:: Data for processing ::
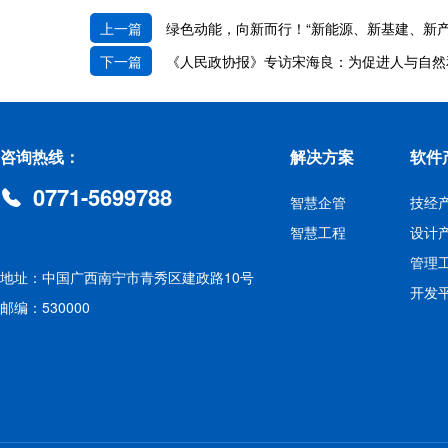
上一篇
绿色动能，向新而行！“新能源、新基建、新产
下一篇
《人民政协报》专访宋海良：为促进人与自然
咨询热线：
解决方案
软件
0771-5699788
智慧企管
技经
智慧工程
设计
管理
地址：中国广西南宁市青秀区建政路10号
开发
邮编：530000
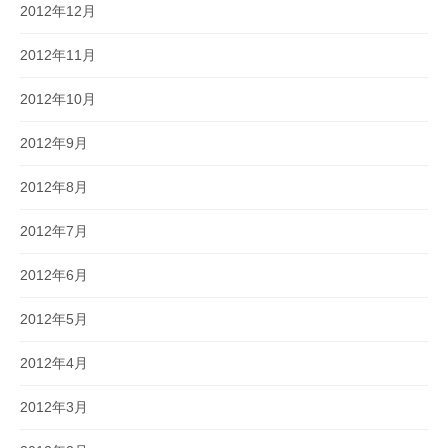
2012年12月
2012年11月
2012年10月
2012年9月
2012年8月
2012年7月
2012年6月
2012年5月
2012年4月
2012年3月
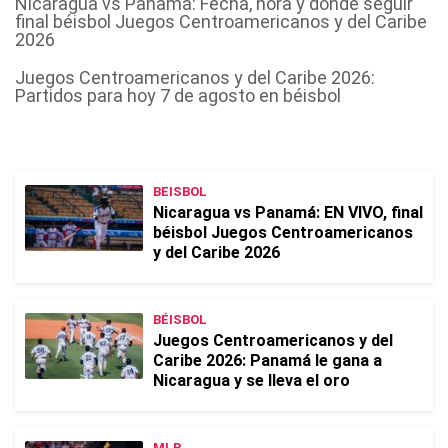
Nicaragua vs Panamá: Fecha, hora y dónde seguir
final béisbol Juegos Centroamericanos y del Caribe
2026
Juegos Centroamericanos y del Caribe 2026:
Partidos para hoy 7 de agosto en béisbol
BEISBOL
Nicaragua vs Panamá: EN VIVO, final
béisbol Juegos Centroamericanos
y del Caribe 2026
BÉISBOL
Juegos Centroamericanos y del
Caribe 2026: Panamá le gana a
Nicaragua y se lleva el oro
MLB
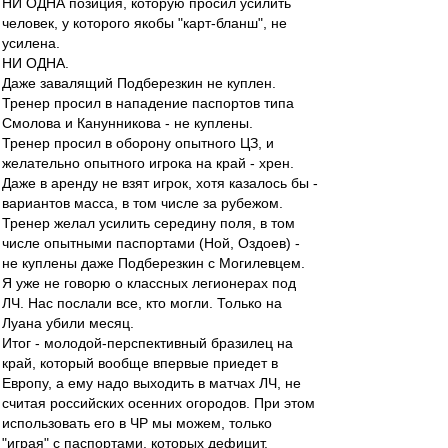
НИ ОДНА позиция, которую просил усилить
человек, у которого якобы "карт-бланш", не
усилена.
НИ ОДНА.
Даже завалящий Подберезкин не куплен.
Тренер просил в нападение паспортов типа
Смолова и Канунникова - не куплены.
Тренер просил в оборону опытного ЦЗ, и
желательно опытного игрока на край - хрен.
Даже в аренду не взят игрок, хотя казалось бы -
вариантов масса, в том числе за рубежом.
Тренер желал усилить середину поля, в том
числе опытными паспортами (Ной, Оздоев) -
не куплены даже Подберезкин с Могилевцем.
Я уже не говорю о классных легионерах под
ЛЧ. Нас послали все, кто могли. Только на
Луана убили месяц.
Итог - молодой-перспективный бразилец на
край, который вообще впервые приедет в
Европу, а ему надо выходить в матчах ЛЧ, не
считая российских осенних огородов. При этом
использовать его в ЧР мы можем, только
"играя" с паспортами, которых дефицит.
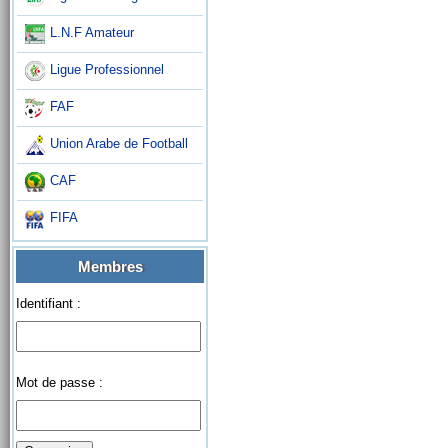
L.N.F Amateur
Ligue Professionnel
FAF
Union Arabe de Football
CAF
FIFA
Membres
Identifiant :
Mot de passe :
:::
:: Data for processing ::
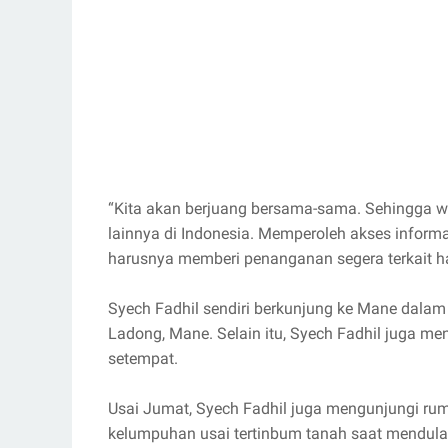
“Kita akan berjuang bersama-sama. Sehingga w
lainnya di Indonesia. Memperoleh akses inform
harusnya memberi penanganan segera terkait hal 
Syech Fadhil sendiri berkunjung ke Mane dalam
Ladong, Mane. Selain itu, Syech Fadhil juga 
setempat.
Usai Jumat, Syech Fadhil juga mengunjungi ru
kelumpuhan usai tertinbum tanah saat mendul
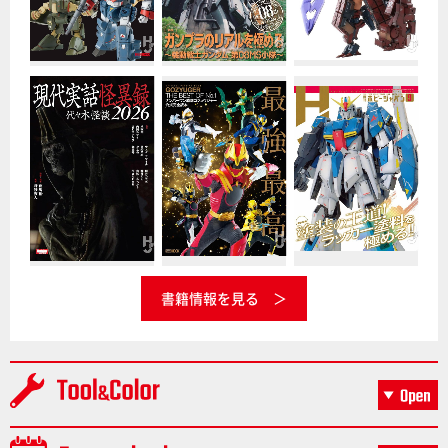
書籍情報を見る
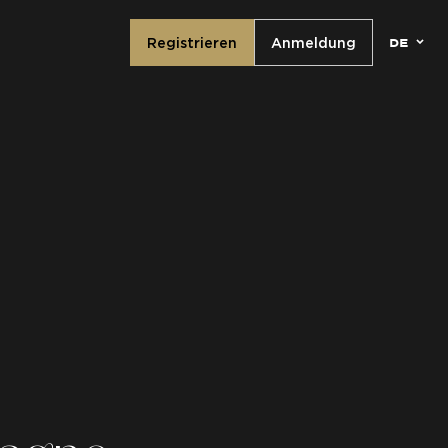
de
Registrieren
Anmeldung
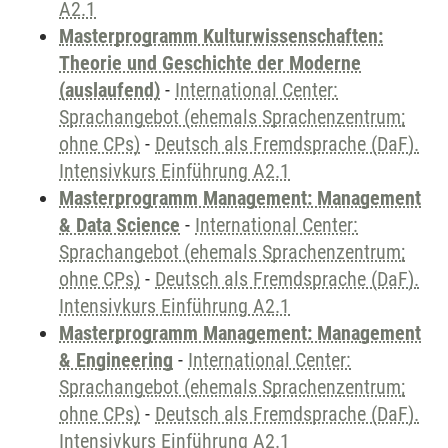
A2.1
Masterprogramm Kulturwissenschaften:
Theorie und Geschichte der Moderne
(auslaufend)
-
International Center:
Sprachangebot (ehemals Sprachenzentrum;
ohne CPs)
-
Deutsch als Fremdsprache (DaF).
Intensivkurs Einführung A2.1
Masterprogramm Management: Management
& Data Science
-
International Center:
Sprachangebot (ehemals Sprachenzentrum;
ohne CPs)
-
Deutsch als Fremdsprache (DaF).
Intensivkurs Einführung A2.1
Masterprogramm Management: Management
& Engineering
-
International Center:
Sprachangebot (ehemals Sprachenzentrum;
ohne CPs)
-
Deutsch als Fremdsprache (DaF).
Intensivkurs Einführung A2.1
:::
● **Task prompt**:
Reproduce the listing from the line with "Nicaragua vs Panamá: Fecha, hora" to the line with "паспортами, которых дефицит.", both lines included, and leave the pictures out.

● **Task response**:
Nicaragua vs Panamá: Fecha, hora y dónde seguir
final béisbol Juegos Centroamericanos y del Caribe
2026
Juegos Centroamericanos y del Caribe 2026:
Partidos para hoy 7 de agosto en béisbol
BEISBOL
Nicaragua vs Panamá: EN VIVO, final
béisbol Juegos Centroamericanos
y del Caribe 2026
BÉISBOL
Juegos Centroamericanos y del
Caribe 2026: Panamá le gana a
Nicaragua y se lleva el oro
MLB
НИ ОДНА позиция, которую просил усилить
человек, у которого якобы "карт-бланш", не
усилена.
НИ ОДНА.
Даже завалящий Подберезкин не куплен.
Тренер просил в нападение паспортов типа
Смолова и Канунникова - не куплены.
Тренер просил в оборону опытного ЦЗ, и
желательно опытного игрока на край - хрен.
Даже в аренду не взят игрок, хотя казалось бы -
вариантов масса, в том числе за рубежом.
Тренер желал усилить середину поля, в том
числе опытными паспортами (Ной, Оздоев) -
не куплены даже Подберезкин с Могилевцем.
Я уже не говорю о классных легионерах под
ЛЧ. Нас послали все, кто могли. Только на
Луана убили месяц.
Итог - молодой-перспективный бразилец на
край, который вообще впервые приедет в
Европу, а ему надо выходить в матчах ЛЧ, не
считая российских осенних огородов. При этом
использовать его в ЧР мы можем, только
"играя" с паспортами, которых дефицит.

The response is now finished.